**STATED TASK**
Please continue the spotting scope thread from the point where it stops.

# Spotting Scope



## Crash (Mar 20, 2008)

I have been looking for a spotting scope and have found this one made by Barska. I have read a ton of reviews on it and and it seems to be a descent scope. The price is great. 130 bucks! I know it's no Zeiss or Leupold, but I am on a budget and am a college student. What do you guys think? Should I proceed with the purchase or wait a little longer for my student loan to come and pick up a better one?


----------



## DallanC (Jan 13, 2009)

Crash said:


> I have been looking for a spotting scope and have found this one made by Barska. I have read a ton of reviews on it and and it seems to be a descent scope. The price is great. 130 bucks! I know it's no Zeiss or Leupold, but I am on a budget and am a college student. What do you guys think? Should I proceed with the purchase or wait a little longer for my student loan to come and pick up a better one?


Wait... get a better one.

-DallanC


----------



## apollosmith (Jun 29, 2008)

A $130 Barska is not a quality scope, but it's also not terrible for the price. A couple hundred dollars more would get you a good Vortex, which is the best scope for the dollar (at least for anything under $700) that would last you for years. You'll find yourself replacing the Barska real soon if you use it much at all.


----------



## #1DEER 1-I (Sep 10, 2007)

I've always liked my Nikon spotting scope and its always been great, but it did cost upwards of around $500, if your not looking to spend a lot I have had some Barska binoculars and liked them never have experienced there spotting scope but I would go a little higher priced on a spotting scope.


----------



## JERRY (Sep 30, 2007)

Wait!


----------



## jungle (May 10, 2008)

I own a Barska. There is no eye relief at all, which refers to the distance you can maintain between your eye and the scope. 

If you try to use much above 20x, you will have to bury your eyeball on the scope. Which is impossible to do under field circumstances.


----------



## gdog (Sep 13, 2007)

Save up for as long as you need to...buy only once...Swarovski...and you'll never regret it.


----------



## fixed blade XC-3 (Sep 11, 2007)

gdog said:


> Save up for as long as you need to...buy only once...Swarovski...and you'll never regret it.


+1 Buy the time you replace 4 $500 scopes you could have bought the Swaro, which you'd never have to replace


----------



## DallanC (Jan 13, 2009)

fixed blade said:


> gdog said:
> 
> 
> > Save up for as long as you need to...buy only once...Swarovski...and you'll never regret it.
> ...

**DATA LINES**
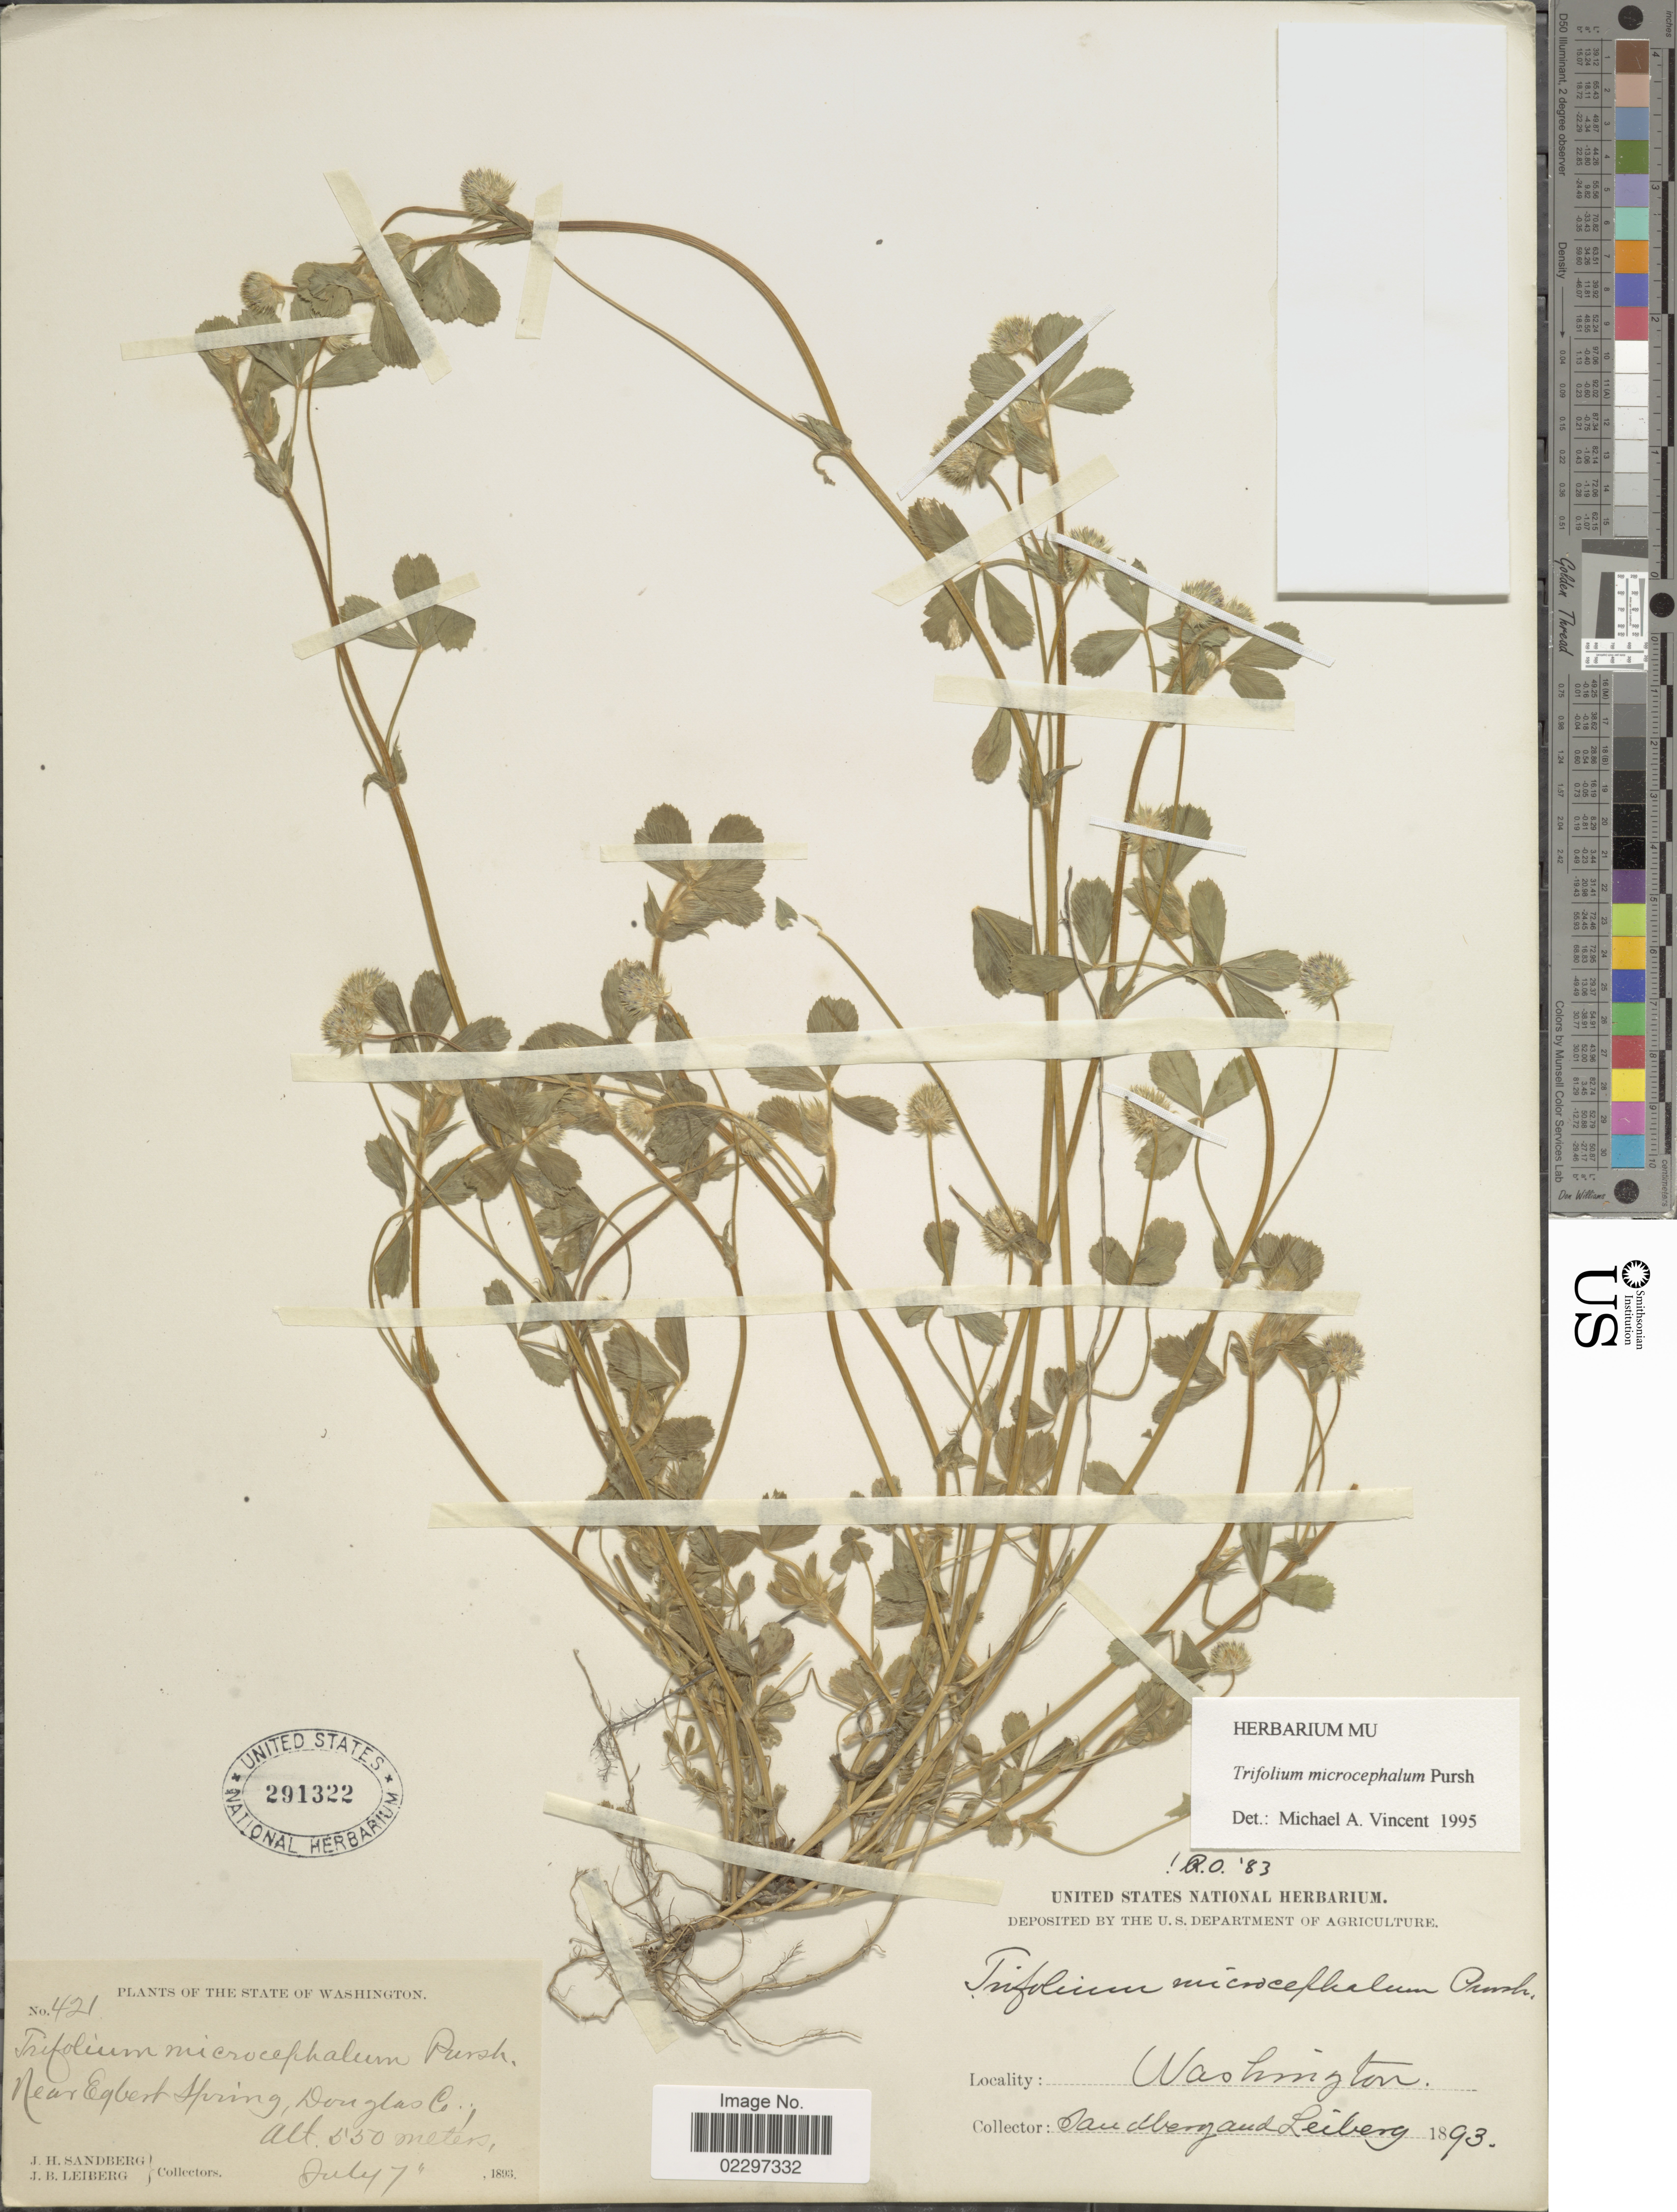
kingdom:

**THE REPLY**
I'm way to hard on scopes to ever want a swaro. I've broken 2 or 3 now. I'd be sick if I broke a swaro HD and my wife would probably divorce me. 8)

-DallanC


----------



## #1DEER 1-I (Sep 10, 2007)

DallanC said:


> fixed blade said:
> 
> 
> > gdog said:
> ...


+1 to you Dallan C. I could never spend that much on Binoculars or a spotting scope, I've lost 2 pairs of binoculars out in the wilderness and broke 2 other pairs in the last 5 years, putting a thousand dollars into something that may be good but will never last in my hands then better just buy binoculars and scopes that are good enough to have for a year or two and then replace.

As for Swarovski, well I've looked through a scope and binoculars made by them and I will take my Nikon $500 scope and $100 Barska/Nikon Binoculars over a $1000+ pair of binoculars or scope made by Swarovski, there good but there not $1000+ better than Nikon. I must admit Barska isn't as good as Nikon and I've always been very happy with Nikon they they are middle priced and as for Barska not having eye relief I've never used there spotting scopes but Nikon has good eye relief at least on the scope I bought. Nikon vs. Swarovski, Nikon= just as clear, doesn't zoom in as quite as close, priced right for the quality you get. Swarovski= good scopes and binoculars but not worth the price, your paying for the brand name not an item that is worth $1,000 more than Nikon.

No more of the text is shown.